[THE RECORDS]

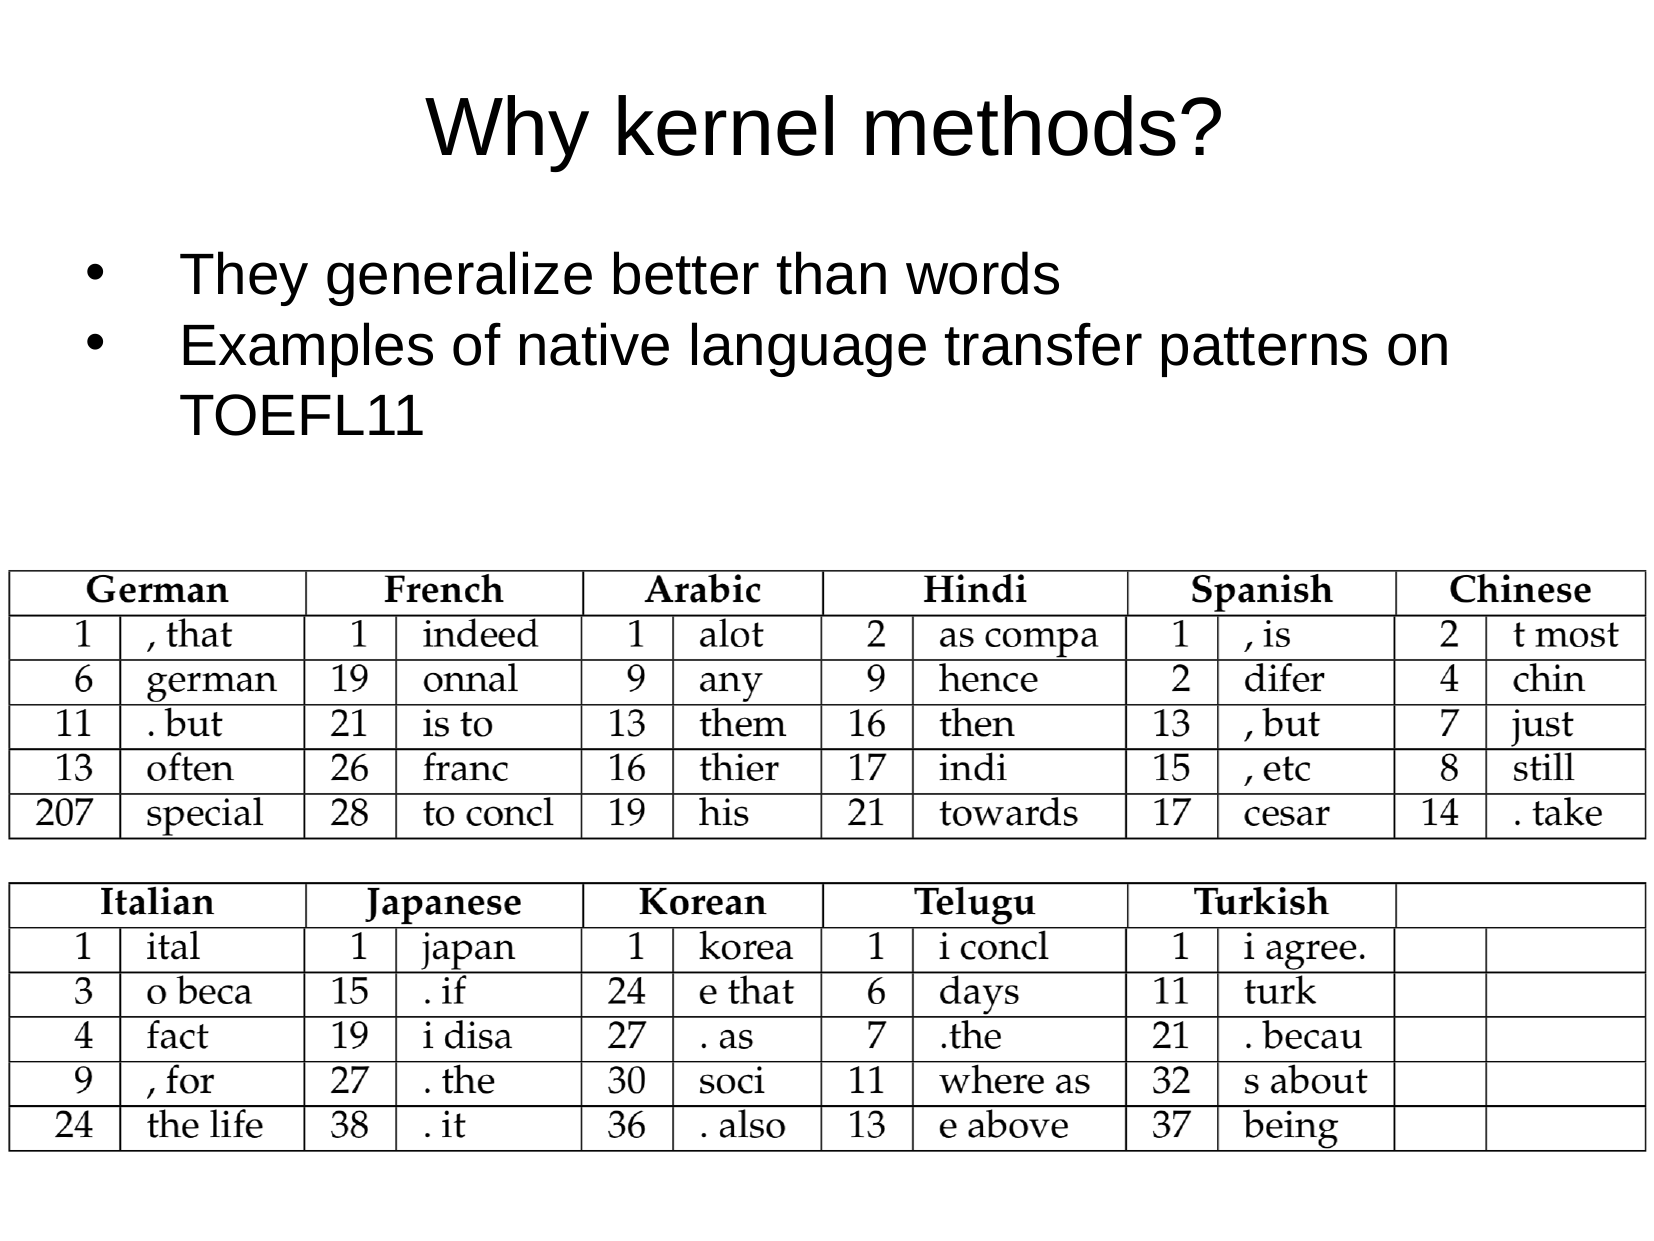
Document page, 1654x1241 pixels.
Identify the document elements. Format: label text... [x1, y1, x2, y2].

text_box Why kernel methods? [69, 56, 1582, 206]
text_box They generalize better than words Examples of native language transfer patterns on TOEFL11 [69, 220, 1583, 508]
picture [0, 562, 1654, 1160]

[/THE RECORDS]

> _WORK TO BE COMPLETED_:
Print, exactly as given, the lines from the one with "Identify the document" through the last line of the material above, and no others.

> _WRITTEN ANSWER_:
Identify the document elements. Format: label text... [x1, y1, x2, y2].

text_box Why kernel methods? [69, 56, 1582, 206]
text_box They generalize better than words Examples of native language transfer patterns on TOEFL11 [69, 220, 1583, 508]
picture [0, 562, 1654, 1160]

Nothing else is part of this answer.